▶ TÂCHE: Relevez, dans l'ordre où elles apparaissent, toutes les années citées dans le texte sur la gauche politique québécoise.

▶ TEXTE DE LA PAGE:
:::
Le PQ finit par faire dévoyer dans l’électoralisme l’immense mobilisation générée par le blocage de la dite Révolution tranquille en 1966 avec le retour de l’UN au pouvoir.  Cette mobilisation, que l’on pourrait qualifier de phase prolétarienne de la dite Révolution tranquille, fut lancée par les États généraux de 1967.  Après de grandioses manifestations nationales et toute une série de grèves culminant dans la grève générale du secteur public en 1972, elle s’acheva par la défaite de la dure occupation de l’usine Pratt et Whitney et fut close par l’élection du PQ en 1976.  La bourgeoisie avait vaincu le mouvement de la rue.

 

 

La peur de la rupture qui nécessite d’affronter le capital dans la rue

 

D’où vient le refus historique de la gauche politique québécoise d’assumer la lutte pour la libération nationale ?  On peut certes invoquer une compréhension mécanique de l’internationalisme qui invite à subordonner la question nationale (et des femmes…) à la dite question sociale, comme si celle-ci pouvait exclure une partie d’elle-même parce que prédomine au sein de la gauche politique un point de vue étroitement socio-économique.  La question nationale en devient une contradiction secondaire, une réserve, un moyen.  En un mot, sa résolution est reportée aux Calendes grecques… ou à l’Assemblée constituante.

 

Reste que la théorie est une cristallisation de la pratique qui en retour ne cesse de la modifier.  Pratiquement, les directions des petits partis de gauche québécois depuis plus de cent ans ont toujours refusé une politique de rupture avec le capital en faveur d’une politique de réforme de celui-ci.  Souvent ces réformes étaient radicales, jusqu’à par exemple la nationalisation des banques, des services publics et des ressources naturelles pour le PO d’après 1917 avec ses 7 000 membres au Québec qui obtint à l’élection québécoise de 1919 plus de 8% des votes exprimés (un grand nombre de Libéraux furent élus par acclamation) et fit élire deux députés.  Mais il n’était pas question pour ces partis de rompre avec le capitalisme.
:::
▶ EXTRAIT DES DONNÉES:
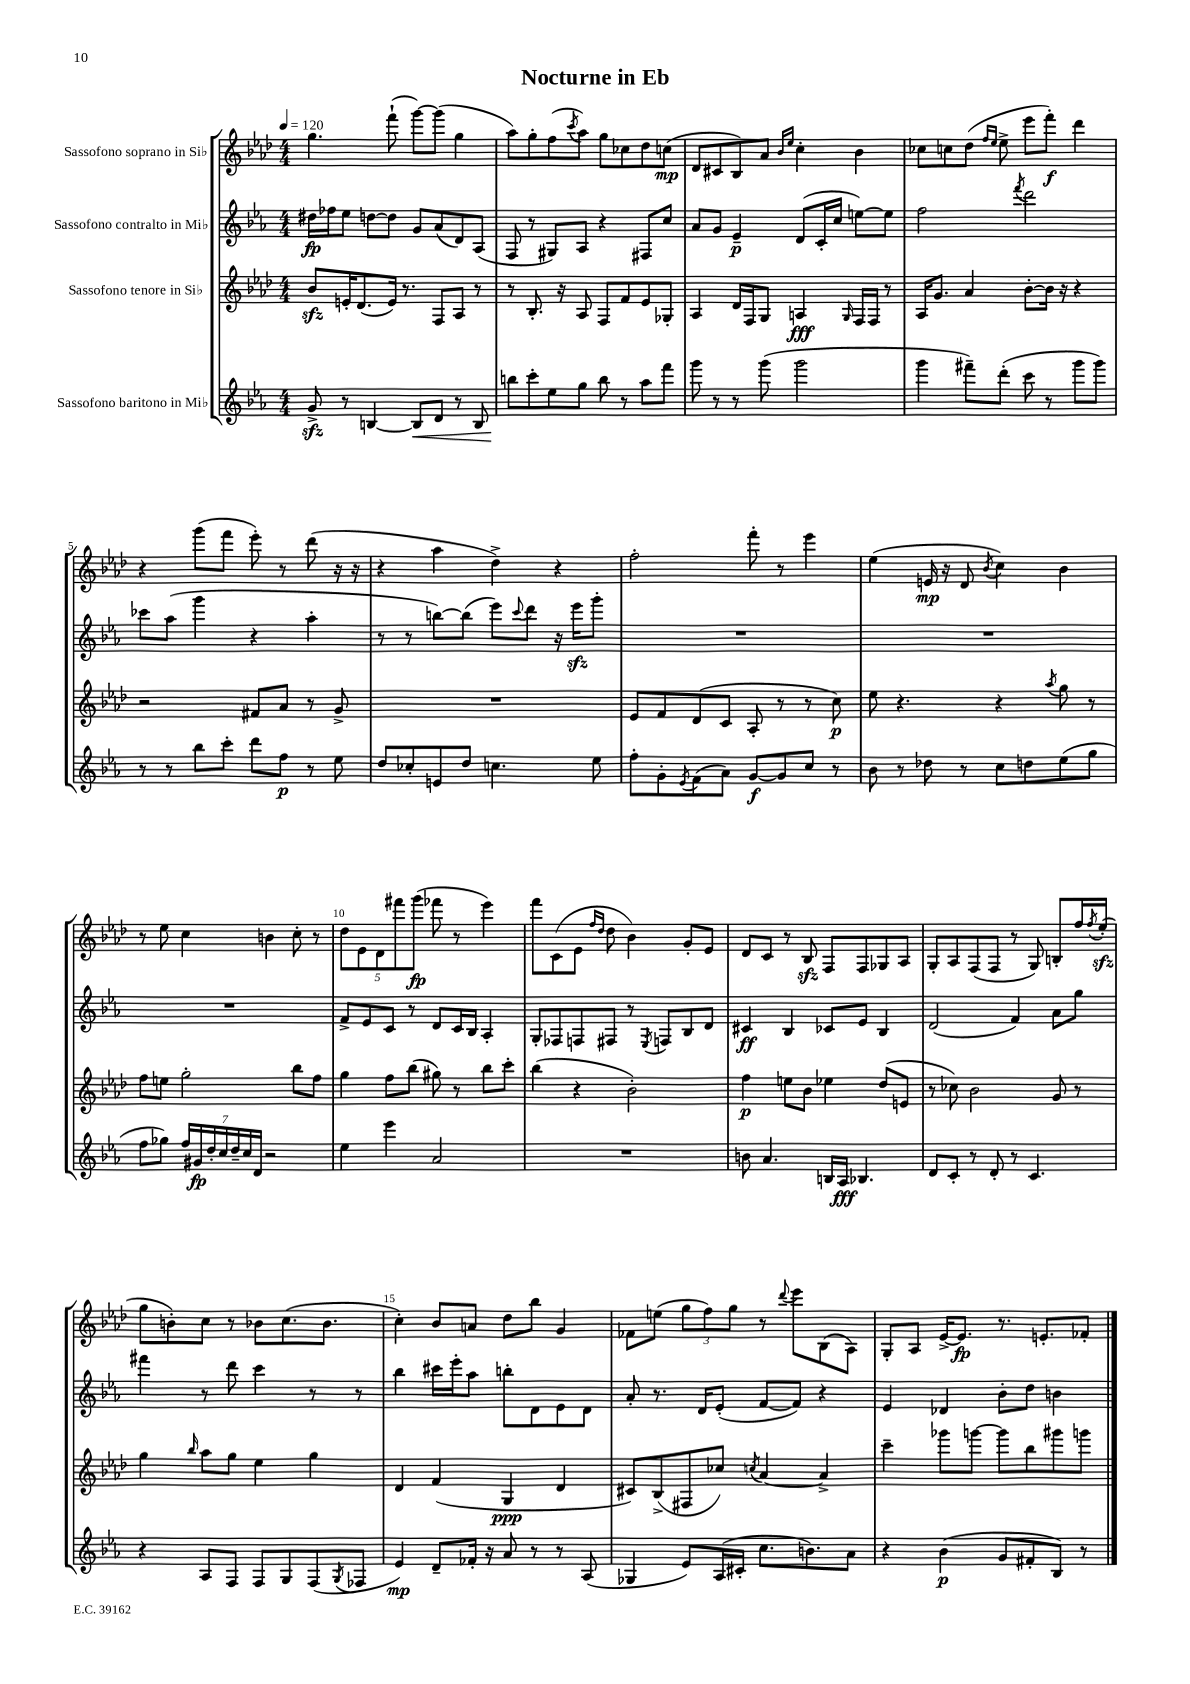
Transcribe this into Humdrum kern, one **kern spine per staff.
:::
▶ CORRIGÉ: 1966, 1967, 1972, 1976, 1917, 1919